I have been actively trying to blog more, but it isn't working. I can't focus. I don't know what to write. So I sit and ponder. I play some games. I try to think so more. And then I realize I wasted all day and have nothing to show for it.
I have even used cleaning as a means to escape my head, hoping to come up with something exciting and new to write about.
That hasn't worked either.
If it did, this post might be a whole lot more entertaining than it already is. It might actually have substance. You might make to the end and think, "Now that was an AHA moment and I am glad I stayed!"
But I can't promise that. In fact, I think I am going to go clean. But my house is already clean so I can't even do that. So needless to say, I sit here with nothing to say.
Yet here is the problem. I know why my lack of writing is plaguing me. It is because I have a lot to say. I just don't know how to say it.

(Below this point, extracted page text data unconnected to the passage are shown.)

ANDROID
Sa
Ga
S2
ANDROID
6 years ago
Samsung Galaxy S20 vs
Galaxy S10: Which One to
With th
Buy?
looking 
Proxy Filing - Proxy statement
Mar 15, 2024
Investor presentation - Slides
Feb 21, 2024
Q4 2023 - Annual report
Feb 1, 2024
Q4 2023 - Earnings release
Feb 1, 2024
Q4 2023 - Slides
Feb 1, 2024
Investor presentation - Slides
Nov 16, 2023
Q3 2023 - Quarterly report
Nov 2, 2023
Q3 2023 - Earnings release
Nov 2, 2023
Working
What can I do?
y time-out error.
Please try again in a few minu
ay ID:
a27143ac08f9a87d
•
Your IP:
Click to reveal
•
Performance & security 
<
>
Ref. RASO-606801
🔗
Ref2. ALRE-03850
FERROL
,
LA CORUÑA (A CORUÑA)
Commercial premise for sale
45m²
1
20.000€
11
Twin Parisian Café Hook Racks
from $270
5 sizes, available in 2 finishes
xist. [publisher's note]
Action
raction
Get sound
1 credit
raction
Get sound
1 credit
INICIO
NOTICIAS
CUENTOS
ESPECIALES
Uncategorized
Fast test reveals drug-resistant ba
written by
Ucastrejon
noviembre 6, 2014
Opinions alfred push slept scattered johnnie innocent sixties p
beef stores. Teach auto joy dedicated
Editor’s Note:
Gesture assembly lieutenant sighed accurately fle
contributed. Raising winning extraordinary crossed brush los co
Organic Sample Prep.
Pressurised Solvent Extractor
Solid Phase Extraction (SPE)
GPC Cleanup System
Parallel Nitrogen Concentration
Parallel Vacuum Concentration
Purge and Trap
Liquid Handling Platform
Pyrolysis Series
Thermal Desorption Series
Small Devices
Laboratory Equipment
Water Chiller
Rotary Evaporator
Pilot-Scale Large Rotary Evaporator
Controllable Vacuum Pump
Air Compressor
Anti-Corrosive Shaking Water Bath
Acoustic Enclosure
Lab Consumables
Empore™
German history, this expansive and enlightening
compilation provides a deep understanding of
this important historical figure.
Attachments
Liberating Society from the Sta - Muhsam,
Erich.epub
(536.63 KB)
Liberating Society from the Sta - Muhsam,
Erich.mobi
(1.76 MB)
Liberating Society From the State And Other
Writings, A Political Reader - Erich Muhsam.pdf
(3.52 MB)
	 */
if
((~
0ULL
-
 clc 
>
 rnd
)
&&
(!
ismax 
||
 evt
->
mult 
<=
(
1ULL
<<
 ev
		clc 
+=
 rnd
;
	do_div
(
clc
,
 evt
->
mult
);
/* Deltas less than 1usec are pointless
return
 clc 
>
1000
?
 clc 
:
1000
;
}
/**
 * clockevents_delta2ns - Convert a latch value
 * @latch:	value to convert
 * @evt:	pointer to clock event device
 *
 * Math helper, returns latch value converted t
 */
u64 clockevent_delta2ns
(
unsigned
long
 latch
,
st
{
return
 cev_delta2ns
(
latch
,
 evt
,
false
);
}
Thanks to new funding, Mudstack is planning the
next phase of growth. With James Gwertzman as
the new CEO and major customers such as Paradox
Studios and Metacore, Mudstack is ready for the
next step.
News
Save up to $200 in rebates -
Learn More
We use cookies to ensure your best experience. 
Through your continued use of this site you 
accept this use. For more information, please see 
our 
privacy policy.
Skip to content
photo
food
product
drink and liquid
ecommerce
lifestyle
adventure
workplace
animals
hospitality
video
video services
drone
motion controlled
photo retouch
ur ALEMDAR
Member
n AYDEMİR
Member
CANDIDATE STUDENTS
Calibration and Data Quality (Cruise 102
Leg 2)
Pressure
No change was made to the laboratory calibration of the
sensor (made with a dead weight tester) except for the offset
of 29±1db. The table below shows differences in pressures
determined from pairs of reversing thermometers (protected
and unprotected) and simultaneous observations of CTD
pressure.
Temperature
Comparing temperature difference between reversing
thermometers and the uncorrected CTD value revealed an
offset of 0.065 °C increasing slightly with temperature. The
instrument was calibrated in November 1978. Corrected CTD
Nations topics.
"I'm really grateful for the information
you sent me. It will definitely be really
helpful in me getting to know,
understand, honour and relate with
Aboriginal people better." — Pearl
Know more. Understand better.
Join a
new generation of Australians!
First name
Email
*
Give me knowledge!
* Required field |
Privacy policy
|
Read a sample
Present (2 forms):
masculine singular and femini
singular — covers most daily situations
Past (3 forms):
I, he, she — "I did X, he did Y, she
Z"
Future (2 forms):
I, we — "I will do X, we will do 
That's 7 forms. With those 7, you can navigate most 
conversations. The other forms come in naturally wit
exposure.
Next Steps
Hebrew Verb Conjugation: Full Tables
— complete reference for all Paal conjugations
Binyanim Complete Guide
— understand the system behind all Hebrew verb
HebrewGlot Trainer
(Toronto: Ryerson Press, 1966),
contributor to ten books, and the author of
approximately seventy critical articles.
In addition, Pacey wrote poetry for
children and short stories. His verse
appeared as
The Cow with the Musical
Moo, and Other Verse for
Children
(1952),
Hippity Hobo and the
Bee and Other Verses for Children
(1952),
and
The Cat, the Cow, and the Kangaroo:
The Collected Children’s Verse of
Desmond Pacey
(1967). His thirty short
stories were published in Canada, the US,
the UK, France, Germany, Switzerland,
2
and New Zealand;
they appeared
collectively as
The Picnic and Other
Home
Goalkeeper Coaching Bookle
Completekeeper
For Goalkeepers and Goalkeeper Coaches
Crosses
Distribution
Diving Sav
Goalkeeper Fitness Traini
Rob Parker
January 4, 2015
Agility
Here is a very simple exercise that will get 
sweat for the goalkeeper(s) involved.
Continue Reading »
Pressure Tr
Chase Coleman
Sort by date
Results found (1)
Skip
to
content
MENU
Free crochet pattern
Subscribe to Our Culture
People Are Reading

|I have lots of things to say. I am just not sure|
how to go about saying it.
sometime down the road, I want to talk about my new iPhone 5 and how Suri doesn't tolerate you swearing at here, I want to talk about how irritated I am that Emily Owens, MD. was cancelled, I want to talk about how I taught myself Fur Elise on the Piano, I want to talk about the potential of a zombie apocalypse, I want to talk about how life really would be more enjoyable if it was a musical, and I also want to talk about how much I am missing my family and friends back home.
See... even when I have nothing to say, I seem to really have a lot to say. I just can't seem to get it all out. And until I really get out what is plaguing me, I will continue to feel like I have nothing to say.